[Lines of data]
start

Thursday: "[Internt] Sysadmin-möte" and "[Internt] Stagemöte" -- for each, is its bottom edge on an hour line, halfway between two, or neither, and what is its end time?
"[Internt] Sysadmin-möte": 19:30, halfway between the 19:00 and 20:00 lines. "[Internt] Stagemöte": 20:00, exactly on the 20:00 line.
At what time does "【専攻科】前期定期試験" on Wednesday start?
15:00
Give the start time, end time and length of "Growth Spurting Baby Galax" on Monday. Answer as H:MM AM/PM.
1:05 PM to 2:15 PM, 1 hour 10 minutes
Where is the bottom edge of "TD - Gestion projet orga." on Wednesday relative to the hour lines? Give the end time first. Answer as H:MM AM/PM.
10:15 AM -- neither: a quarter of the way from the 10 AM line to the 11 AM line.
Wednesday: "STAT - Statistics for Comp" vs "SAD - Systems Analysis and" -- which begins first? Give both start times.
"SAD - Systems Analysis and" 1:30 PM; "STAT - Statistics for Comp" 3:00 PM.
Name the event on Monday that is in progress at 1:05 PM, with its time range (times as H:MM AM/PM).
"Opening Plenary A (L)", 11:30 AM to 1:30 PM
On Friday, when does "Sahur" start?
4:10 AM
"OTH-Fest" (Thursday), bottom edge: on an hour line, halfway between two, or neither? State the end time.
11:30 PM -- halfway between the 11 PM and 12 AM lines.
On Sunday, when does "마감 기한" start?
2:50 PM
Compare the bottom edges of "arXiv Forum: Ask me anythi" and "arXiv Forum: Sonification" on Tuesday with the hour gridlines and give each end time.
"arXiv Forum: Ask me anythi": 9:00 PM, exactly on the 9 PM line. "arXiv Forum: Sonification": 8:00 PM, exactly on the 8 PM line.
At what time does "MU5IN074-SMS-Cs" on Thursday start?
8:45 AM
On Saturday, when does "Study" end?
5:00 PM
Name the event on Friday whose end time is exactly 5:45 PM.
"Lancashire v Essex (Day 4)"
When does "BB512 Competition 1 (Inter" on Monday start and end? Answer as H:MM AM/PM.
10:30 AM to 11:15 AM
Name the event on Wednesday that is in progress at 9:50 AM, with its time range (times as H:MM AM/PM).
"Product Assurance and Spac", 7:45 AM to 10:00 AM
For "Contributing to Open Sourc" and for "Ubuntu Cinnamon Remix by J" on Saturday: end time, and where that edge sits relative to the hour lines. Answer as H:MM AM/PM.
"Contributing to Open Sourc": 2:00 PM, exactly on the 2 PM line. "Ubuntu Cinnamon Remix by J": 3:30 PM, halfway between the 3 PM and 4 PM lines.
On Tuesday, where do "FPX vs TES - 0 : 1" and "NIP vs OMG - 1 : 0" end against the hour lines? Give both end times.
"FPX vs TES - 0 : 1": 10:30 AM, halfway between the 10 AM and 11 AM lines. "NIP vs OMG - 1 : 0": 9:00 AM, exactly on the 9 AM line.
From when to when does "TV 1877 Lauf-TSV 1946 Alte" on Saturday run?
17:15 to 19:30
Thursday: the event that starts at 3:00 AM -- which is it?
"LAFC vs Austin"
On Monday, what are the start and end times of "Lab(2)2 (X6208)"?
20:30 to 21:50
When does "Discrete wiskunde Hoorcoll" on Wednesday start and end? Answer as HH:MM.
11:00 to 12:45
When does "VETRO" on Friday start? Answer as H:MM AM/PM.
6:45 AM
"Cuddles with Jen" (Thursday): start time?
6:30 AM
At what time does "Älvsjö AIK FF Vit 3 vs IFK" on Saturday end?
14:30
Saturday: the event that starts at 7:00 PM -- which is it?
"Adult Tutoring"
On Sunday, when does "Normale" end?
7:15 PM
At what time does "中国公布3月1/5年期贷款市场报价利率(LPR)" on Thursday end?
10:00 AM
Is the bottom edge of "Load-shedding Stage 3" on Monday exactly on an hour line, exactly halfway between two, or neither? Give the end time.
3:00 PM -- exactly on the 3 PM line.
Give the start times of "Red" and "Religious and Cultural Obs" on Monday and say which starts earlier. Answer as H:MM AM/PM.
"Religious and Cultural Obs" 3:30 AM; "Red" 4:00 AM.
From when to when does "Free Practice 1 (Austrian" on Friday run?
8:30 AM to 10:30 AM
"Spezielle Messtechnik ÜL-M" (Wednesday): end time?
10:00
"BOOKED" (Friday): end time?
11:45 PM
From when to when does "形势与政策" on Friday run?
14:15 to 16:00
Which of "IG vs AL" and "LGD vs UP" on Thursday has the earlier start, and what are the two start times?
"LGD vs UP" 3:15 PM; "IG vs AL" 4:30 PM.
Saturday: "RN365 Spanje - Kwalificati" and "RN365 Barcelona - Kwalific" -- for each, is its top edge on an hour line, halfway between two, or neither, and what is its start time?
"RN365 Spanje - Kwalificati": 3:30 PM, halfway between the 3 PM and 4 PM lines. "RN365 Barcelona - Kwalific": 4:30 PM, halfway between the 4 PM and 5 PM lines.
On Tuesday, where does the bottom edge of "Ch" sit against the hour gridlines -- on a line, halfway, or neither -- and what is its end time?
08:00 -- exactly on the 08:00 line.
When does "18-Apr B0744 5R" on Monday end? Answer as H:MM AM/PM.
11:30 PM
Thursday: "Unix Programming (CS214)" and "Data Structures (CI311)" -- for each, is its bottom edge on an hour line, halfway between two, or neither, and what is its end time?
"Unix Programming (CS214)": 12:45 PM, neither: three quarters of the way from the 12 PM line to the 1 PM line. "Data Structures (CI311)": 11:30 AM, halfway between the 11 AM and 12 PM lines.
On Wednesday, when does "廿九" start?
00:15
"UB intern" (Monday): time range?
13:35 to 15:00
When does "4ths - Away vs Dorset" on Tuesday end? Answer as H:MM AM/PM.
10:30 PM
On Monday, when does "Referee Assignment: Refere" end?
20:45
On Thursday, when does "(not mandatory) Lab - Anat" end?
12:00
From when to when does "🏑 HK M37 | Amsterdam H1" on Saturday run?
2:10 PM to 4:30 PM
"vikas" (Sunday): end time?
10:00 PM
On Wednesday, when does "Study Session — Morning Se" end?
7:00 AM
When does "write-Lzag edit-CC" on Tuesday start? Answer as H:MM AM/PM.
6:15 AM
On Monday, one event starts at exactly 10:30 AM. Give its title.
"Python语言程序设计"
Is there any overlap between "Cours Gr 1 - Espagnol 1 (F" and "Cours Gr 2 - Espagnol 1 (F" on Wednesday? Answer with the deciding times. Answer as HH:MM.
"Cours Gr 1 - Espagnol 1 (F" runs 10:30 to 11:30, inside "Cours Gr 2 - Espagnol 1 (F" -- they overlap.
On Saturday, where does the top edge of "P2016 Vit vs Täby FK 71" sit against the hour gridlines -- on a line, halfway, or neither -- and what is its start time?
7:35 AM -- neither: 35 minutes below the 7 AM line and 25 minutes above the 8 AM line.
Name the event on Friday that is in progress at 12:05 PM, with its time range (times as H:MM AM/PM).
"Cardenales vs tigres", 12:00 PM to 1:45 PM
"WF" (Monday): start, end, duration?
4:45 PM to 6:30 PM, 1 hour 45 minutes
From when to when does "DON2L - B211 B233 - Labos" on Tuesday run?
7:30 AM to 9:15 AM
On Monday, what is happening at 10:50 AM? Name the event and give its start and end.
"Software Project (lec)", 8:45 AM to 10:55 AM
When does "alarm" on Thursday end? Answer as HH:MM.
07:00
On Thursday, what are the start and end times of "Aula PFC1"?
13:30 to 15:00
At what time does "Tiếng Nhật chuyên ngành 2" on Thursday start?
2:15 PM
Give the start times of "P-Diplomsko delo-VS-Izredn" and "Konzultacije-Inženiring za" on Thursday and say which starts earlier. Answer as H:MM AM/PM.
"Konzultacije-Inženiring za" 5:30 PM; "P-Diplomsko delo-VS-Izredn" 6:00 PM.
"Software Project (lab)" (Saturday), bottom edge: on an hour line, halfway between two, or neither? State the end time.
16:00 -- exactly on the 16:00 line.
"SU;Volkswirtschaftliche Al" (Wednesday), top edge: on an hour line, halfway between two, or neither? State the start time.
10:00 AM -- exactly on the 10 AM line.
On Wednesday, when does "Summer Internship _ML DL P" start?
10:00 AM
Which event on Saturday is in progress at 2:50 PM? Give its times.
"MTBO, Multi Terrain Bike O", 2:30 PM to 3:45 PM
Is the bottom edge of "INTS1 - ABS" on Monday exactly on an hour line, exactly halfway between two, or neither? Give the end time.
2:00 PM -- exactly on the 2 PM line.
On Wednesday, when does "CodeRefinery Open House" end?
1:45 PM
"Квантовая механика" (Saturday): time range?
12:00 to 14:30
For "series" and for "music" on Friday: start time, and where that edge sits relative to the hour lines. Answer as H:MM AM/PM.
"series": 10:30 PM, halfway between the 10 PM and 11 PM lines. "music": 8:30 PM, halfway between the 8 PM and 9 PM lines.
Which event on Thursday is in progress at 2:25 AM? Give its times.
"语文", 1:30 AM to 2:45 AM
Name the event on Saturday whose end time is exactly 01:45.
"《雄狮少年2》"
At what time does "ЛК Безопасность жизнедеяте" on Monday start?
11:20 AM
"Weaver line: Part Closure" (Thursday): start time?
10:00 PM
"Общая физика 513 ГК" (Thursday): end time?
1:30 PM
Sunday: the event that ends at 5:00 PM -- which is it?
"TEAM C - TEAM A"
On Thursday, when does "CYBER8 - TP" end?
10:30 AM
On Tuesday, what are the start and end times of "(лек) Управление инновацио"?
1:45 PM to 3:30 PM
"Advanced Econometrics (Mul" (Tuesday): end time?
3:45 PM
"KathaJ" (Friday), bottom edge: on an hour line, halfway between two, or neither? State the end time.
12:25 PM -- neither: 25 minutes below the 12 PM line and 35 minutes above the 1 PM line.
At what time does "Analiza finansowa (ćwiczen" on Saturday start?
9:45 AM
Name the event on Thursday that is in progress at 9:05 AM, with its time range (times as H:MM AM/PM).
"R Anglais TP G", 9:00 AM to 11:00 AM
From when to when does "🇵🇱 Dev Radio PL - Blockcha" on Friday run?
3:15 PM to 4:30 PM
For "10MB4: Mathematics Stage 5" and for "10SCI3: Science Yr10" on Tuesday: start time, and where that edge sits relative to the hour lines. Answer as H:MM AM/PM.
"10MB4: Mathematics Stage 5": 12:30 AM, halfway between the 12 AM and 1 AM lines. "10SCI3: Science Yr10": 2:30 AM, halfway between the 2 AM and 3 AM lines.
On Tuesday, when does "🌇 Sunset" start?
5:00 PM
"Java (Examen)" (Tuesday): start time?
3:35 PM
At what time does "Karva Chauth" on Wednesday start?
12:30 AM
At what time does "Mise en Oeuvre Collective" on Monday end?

end

- _Aim_: Copy out every line in the records above that contains the string "music". Matching is case-sensitive.

- _Exercise response_:
For "series" and for "music" on Friday: start time, and where that edge sits relative to the hour lines. Answer as H:MM AM/PM.
"series": 10:30 PM, halfway between the 10 PM and 11 PM lines. "music": 8:30 PM, halfway between the 8 PM and 9 PM lines.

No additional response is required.